Grant Dalton is in the middle of his last round-the-world race of the same style as the Volvo Ocean Race.
When he steps ashore in Kiel, Germany, in June at the end of the nine-leg race he will close the chapter on a 20-year participation in the multi-leg event.

"I won't do another race like this again. I will do another non-stop race again because I enjoyed it," said Dalton, who rejoined his Volvo yacht, Amer Sports One, in Rio de Janeiro yesterday for the start of the fifth leg this weekend.

The non-stop race, planned for 2004, is a no-holds-barred dash around the world being organised by Frenchman Bruno Trouble.

He arrranged The Race which Dalton won in his giant catamaran Club Med last year.
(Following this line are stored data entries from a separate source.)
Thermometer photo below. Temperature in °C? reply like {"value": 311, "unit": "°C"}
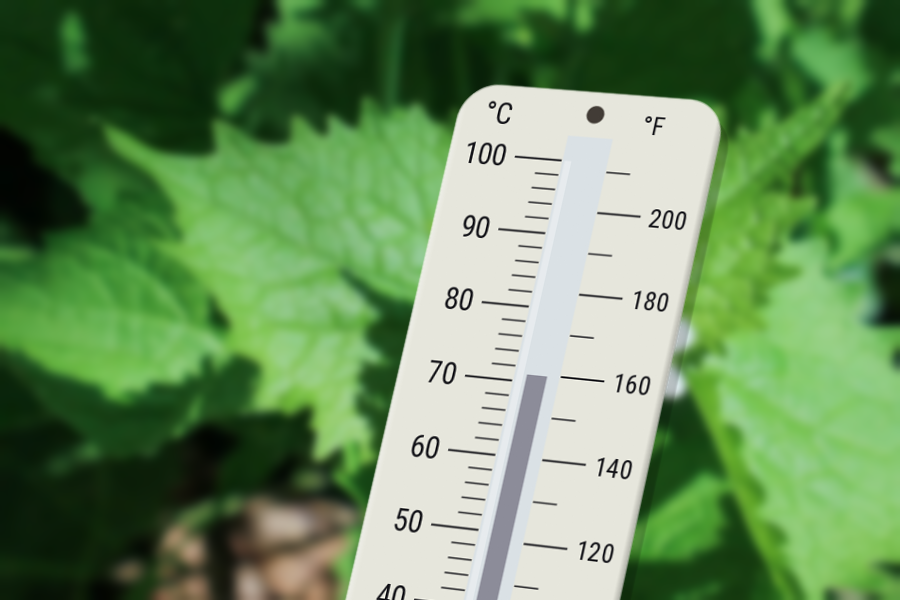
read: {"value": 71, "unit": "°C"}
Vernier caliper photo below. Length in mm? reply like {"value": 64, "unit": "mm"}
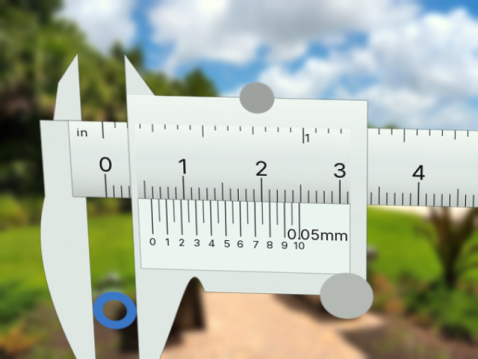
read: {"value": 5.8, "unit": "mm"}
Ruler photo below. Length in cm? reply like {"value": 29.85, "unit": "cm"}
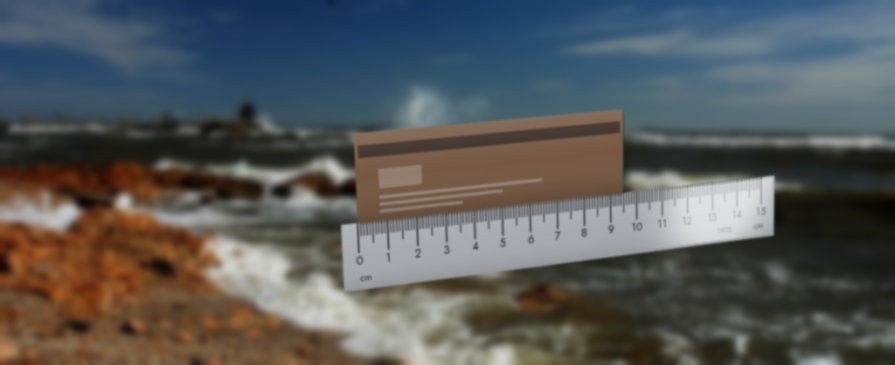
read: {"value": 9.5, "unit": "cm"}
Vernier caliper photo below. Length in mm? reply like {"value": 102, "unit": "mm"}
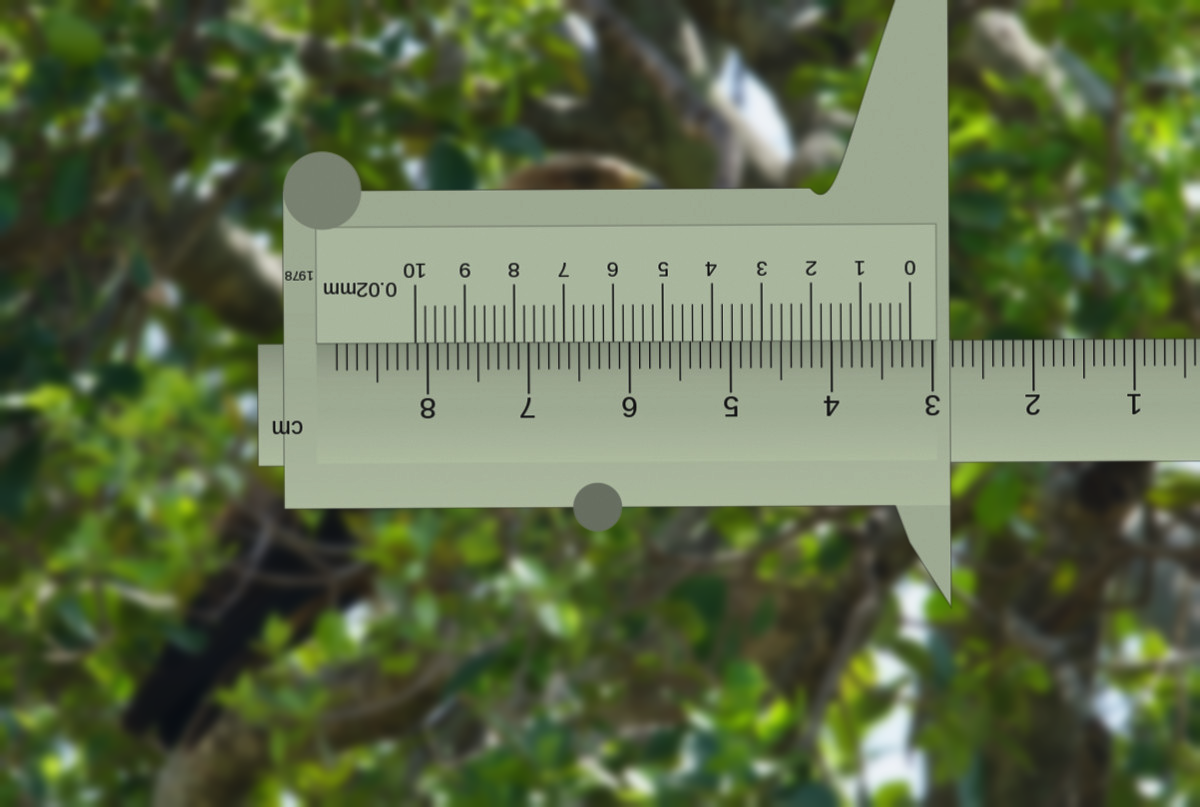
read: {"value": 32.2, "unit": "mm"}
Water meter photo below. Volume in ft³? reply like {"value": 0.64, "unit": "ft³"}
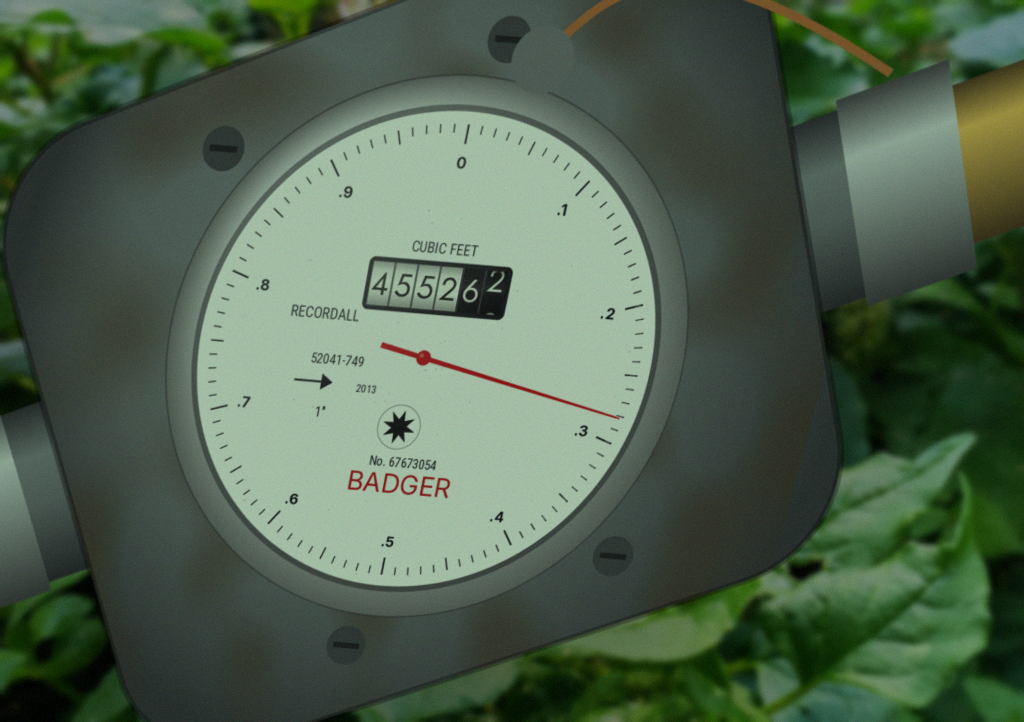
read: {"value": 455262.28, "unit": "ft³"}
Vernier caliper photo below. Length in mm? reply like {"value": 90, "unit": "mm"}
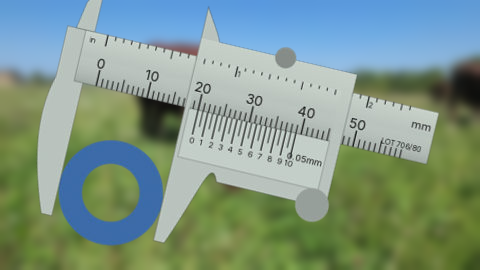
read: {"value": 20.0, "unit": "mm"}
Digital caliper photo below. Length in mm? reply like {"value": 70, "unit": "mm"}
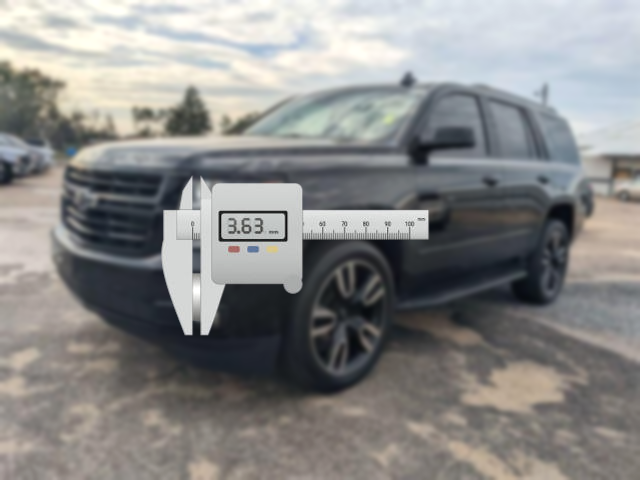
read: {"value": 3.63, "unit": "mm"}
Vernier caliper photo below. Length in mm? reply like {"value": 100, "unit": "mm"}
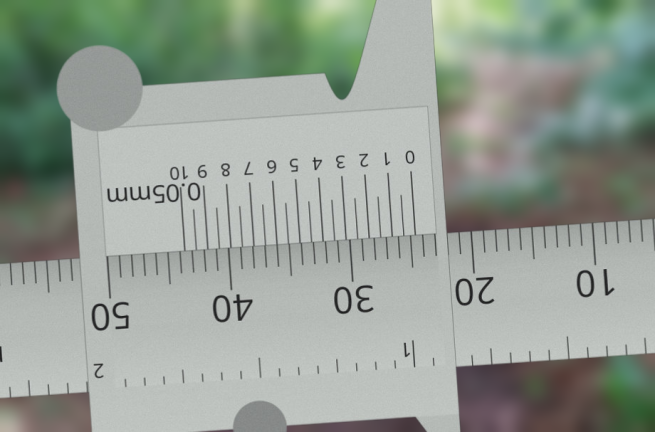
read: {"value": 24.6, "unit": "mm"}
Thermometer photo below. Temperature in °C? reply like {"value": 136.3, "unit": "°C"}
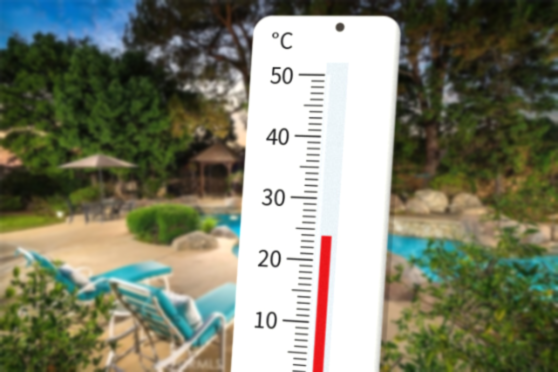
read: {"value": 24, "unit": "°C"}
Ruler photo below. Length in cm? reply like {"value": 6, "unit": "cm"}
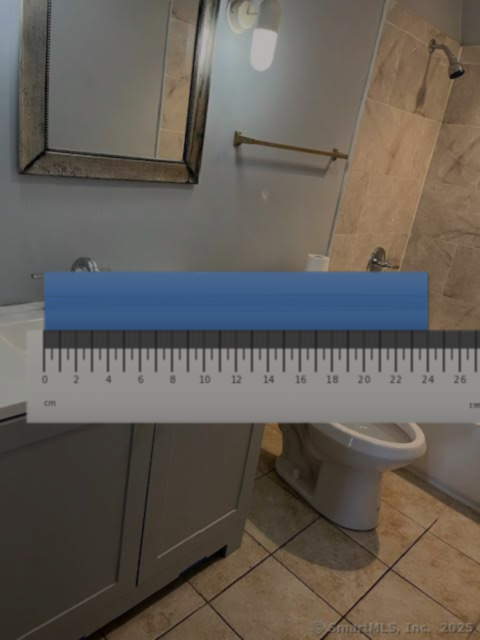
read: {"value": 24, "unit": "cm"}
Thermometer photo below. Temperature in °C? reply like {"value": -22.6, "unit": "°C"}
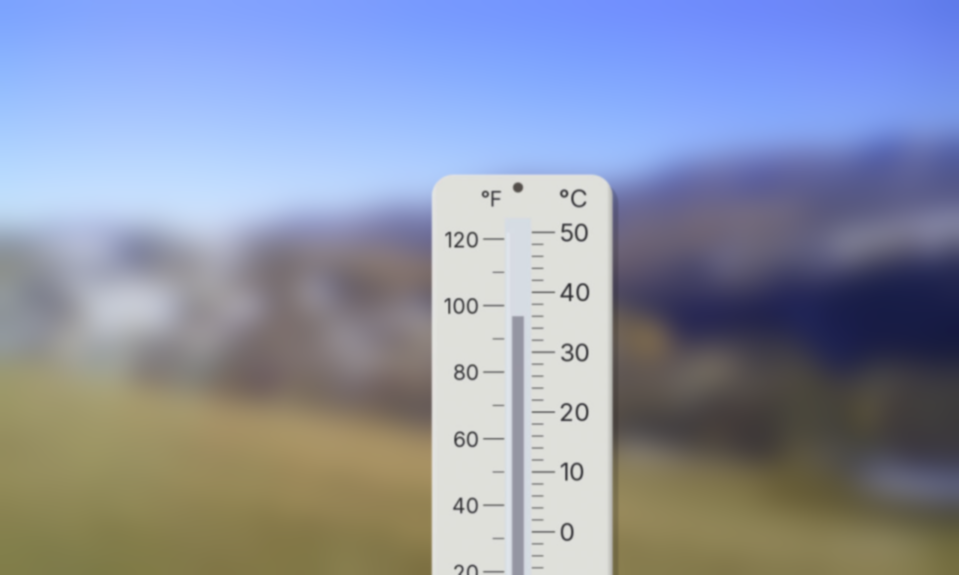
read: {"value": 36, "unit": "°C"}
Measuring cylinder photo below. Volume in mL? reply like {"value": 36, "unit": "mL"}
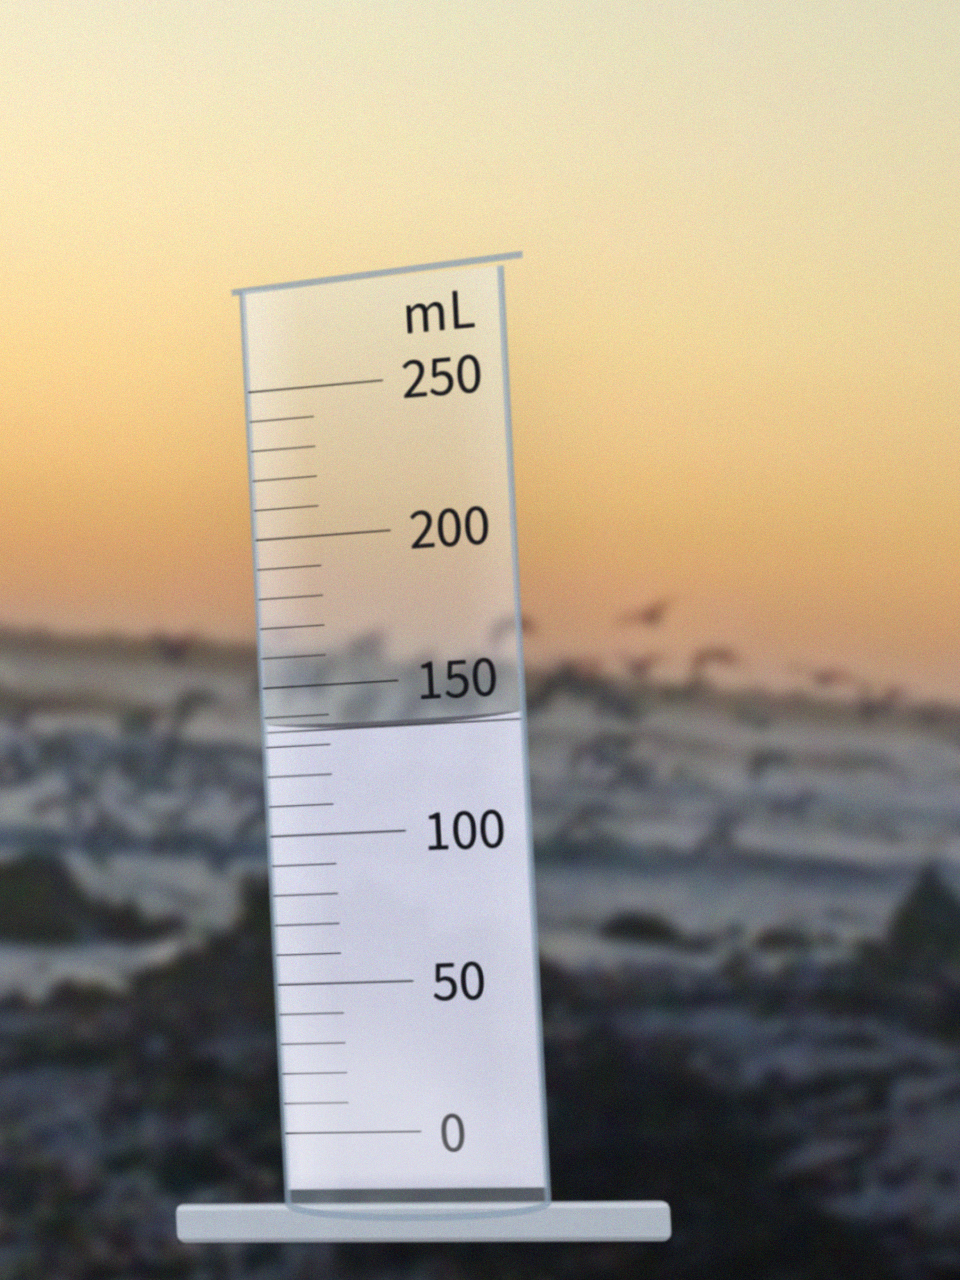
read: {"value": 135, "unit": "mL"}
It began on New Year's Eve 2000 and Dalton crossed the line in a record 62 days, 1450km ahead of his nearest rival. But he could not claim the official record because the race did not start and finish in the same place and did not cross an antipode - a point in the course directly opposite a point in the course on the other side of the world.

The Race yachts had few restrictions, Dalton said. "Bring your weapon, it's no-holds barred again."

He has yet to begin preparing for another non-stop race, but would need at least $US12.5 million ($30 million) for the boat and several more millions for marketing and public relations.

"I would need about $US12.5 million for my part of the business," he said. "That's a pie in the sky guess without me looking at the numbers, but it feels about right.
"We spent about $US8.5m last time and we were strapped, and technologically we weren't very advanced."

Dalton said the 2004 race, which will start and finish in the French port of Marseille, had already attracted interest.

A new boat would probably be bigger than the 33m Club Med, but it might also be smaller.

"It may be better to be smaller and use the power better," he said. "Until we start to analyse it and look at it I just have no feel for it. Maybe it's a cat, maybe it's a trimaran."

Dalton said that after the round-the-world race - his sixth - finished in June he would begin training for another ironman next year.

"That's a major commitment for a couch potato."